The weather forecast said rain, rain and then more rain, it meant we needed to find something to entertain the kids. Somebody had told us about the Gladstone Potteries Museum in Stoke-on-Trent so we decided to go there. We hoped it would fill a couple of  hours. We ended up staying all day.

The museum is the last untouched example of a North Staffordshire potbank – the small earthenware and china works which dominated the six towns of Stoke-on-Trent for more than two centuries. The six towns – Tunstall, Burslem, Hanley, Stoke, Fenton and Longton – grew up close to the outcrops of tarry coal that provided the fuel for the bottle ovens which loomed over their rooftops and choked them with ash and soot. Life in the shadow of the potbanks was hard, as was the work within them. Entire families would toil for long hours in dangerous conditions driving the many complex processes that were required to make the wares.

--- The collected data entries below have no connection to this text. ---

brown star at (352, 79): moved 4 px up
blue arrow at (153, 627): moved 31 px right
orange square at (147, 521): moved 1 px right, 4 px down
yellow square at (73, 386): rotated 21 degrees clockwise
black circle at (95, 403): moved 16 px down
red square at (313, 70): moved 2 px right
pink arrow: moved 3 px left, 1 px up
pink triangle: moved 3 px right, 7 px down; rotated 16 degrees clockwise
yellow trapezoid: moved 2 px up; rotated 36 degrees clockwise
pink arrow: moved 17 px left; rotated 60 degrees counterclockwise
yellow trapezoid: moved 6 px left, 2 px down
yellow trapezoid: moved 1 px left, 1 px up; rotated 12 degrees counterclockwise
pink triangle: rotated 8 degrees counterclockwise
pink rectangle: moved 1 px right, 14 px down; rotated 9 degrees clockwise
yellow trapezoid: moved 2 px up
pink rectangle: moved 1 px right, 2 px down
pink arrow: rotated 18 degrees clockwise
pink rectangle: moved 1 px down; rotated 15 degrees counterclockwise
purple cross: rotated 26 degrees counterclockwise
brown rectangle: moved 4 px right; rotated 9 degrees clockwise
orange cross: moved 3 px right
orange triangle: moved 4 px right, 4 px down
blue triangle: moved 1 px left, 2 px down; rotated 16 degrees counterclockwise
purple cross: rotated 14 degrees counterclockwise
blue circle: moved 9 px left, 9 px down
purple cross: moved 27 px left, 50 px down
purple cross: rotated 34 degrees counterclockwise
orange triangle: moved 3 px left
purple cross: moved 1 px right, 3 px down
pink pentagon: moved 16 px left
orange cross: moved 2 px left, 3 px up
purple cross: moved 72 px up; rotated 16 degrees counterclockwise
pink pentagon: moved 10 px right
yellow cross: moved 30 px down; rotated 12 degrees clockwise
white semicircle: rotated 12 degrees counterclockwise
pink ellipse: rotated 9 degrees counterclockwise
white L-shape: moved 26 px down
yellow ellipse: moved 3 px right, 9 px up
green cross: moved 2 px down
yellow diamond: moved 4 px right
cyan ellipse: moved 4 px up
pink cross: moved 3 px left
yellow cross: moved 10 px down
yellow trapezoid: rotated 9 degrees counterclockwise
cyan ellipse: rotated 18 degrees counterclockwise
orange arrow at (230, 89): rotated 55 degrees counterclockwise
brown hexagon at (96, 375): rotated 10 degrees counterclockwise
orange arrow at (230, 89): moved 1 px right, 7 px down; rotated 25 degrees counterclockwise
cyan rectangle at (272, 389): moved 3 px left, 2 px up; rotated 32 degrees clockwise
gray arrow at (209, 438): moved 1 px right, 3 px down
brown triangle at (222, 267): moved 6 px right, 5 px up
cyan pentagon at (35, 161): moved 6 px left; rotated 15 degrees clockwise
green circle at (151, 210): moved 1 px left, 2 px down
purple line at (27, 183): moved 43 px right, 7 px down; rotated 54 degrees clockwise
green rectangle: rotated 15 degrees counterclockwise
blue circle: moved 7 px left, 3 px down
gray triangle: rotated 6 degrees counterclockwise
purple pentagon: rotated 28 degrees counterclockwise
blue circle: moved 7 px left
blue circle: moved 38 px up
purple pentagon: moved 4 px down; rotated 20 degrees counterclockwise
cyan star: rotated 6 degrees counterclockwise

While we were there my kids threw pots and painted vases and roses but the thing that struck me was the poetry. Thrower, turner, fettler, dipper; the names of jobs in the potbank have an earthy resonance, displaying a grim humour in the face of hardship. My favourite; saggar maker’s bottom knocker is the name of the boy who bashed out lumps of coarse local clay inside an iron hoop to form the base of the saggar, a large clay vessel used to contain the ware when it was fired. It was the saggar maker himself who paid the bottom knocker a weekly wage of a pound a week out of his own pay which could be as much as six pounds but the bottom knocker had little hope of earning more for the only route to promotion was through a dead man’s shoes.

Not that he had long to wait, up until as late as 1900 the average age of an adult at death was 46. Thick choking smog, flint and clay dust, lead poisoning and extreme heat from the ovens all took their toll on the workers but life started to improve in the late nineteenth century as various pieces of legislation were brought in to protect the workers. Finally in 1952, the Clean Air Act  forced the smoky bottle ovens to close and changed the landscape around Stoke-on-Trent forever.

The one at the back is a one legged dancer

And if you are wondering why she is called a one legged dancer it is because when small girls worked the large wheel to keep the potter’s wheel turning they would have to stand up high on one leg to reach the top.

Comments
  1. emmiemears says:

    As a word junkie, I find this post remarkably appealing.

  2. susielindau says:

    I would too!! Fun Post and the “ditty” should go with banjo music!